湖東・湖北ふることふみ25
井伊家千年の歴史(11)

このエントリーをはてなブックマークに追加 地域: 彦根市 2016年10月3日更新

菊川市・塩買坂古戦場

 歴史の流れが変わるきっかけは、人の手によるものと大きな天災によるものの二つに分けることができる。戦国時代の井伊家は両方のきっけによって歴史の表舞台に立たされることになった。
 人の手によるきっかけは将軍家の後継者争いに端を発した応仁の乱。少し前から遠江守護は今川氏から斯波氏に代わっていて井伊家は斯波氏に従ったが、今川義忠は遠江支配を目指し何度も遠江に侵攻した。これによって『保元物語』に名前が挙がっていた勝間田氏や横地氏の居城も落城する。文明8年(1476)四月六日、横地城を落とした義忠はその夜に横地氏残党に襲われて塩買坂で討死、今川家に内紛が起こり遠江侵攻どころではなくなる。だが義忠の正室の兄である伊勢宗瑞(北条早雲)台頭の原因となり宗瑞が後見した今川氏親(義忠の息子)の遠江侵攻は激しさを増したのだった。
 天災によるきっかけは前稿で記した明応7年(1498)の大地震と大津波だ。これにより荒井崎が崩壊した浜名湖は太平洋と繋がってしまい東海道は舟を使わなければ進めなくなってしまった。自然と浜名湖を北から回り込む道が主流となる。それは井伊谷近くを通ることを意味していたのだ。
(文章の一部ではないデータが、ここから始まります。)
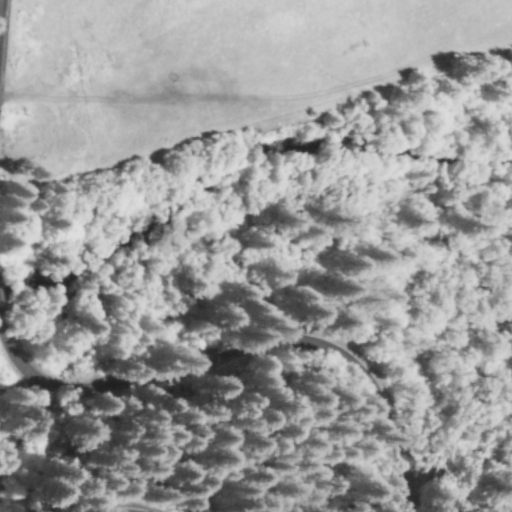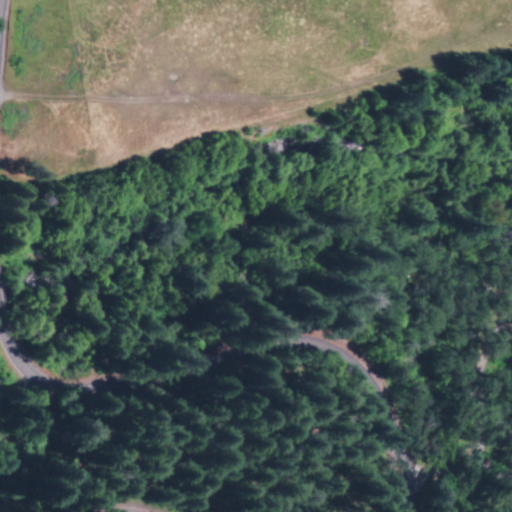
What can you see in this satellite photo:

人が動くところは物が動き経済が生まれる、経済が生まれれば巨大な勢力が狙って来るようになる。このタイミングで有能な策士である伊勢宗瑞が率いる今川氏親が遠江侵攻を行っているのだから、井伊家は積極的に戦いに参加しなければならなくなっていた。この頃の当主井伊直氏は斯波義寛の下で積極的に今川軍と戦い、三方ヶ原では大きな野戦も起こっている。
 永正5年(1508)井伊直氏没。跡を継いだ直平は直氏が亡くなる以前から文叔瑞郁を自浄院(後の龍潭寺)に招くなどの政治的活動が見られるため、直氏の死は大きな問題ではなかった可能性もあり、直平も斯波義達に従って今川軍と戦う立場をとっていた。しかし今川氏親は確実に遠江での地盤を固めてしまい、永正10年に朝比奈泰以が率いる今川軍によって三岳城落城。井伊直平は今川家の軍門に降り、三岳城は井伊家の手を離れて22年間もの間奥平貞昌が城番となり直平は伊平に退いたのだった。
 ここで一旦は力を失ったかのように見えた井伊家だったが、江戸時代に書かれた井伊家の歴史書『井伊家伝記』は、初代共保の伝承から直平の間までは何も記さず、いきなり直平が今川義元によって引馬城主に任ぜられて飯尾淡路守・豊前守親子を井伊家の家老にしたとの記載になっている。飯尾豊前守連龍は後に直平に大きな災いをもたらす人物であり、反対に引馬城から拡張された浜松城は江戸時代の大名にとって出世城の代名詞だった。直平が引馬城主になったことも飯尾氏を家老にしたこともないが、この逸話を入れることで今後の井伊家を暗示させたのかもしれない。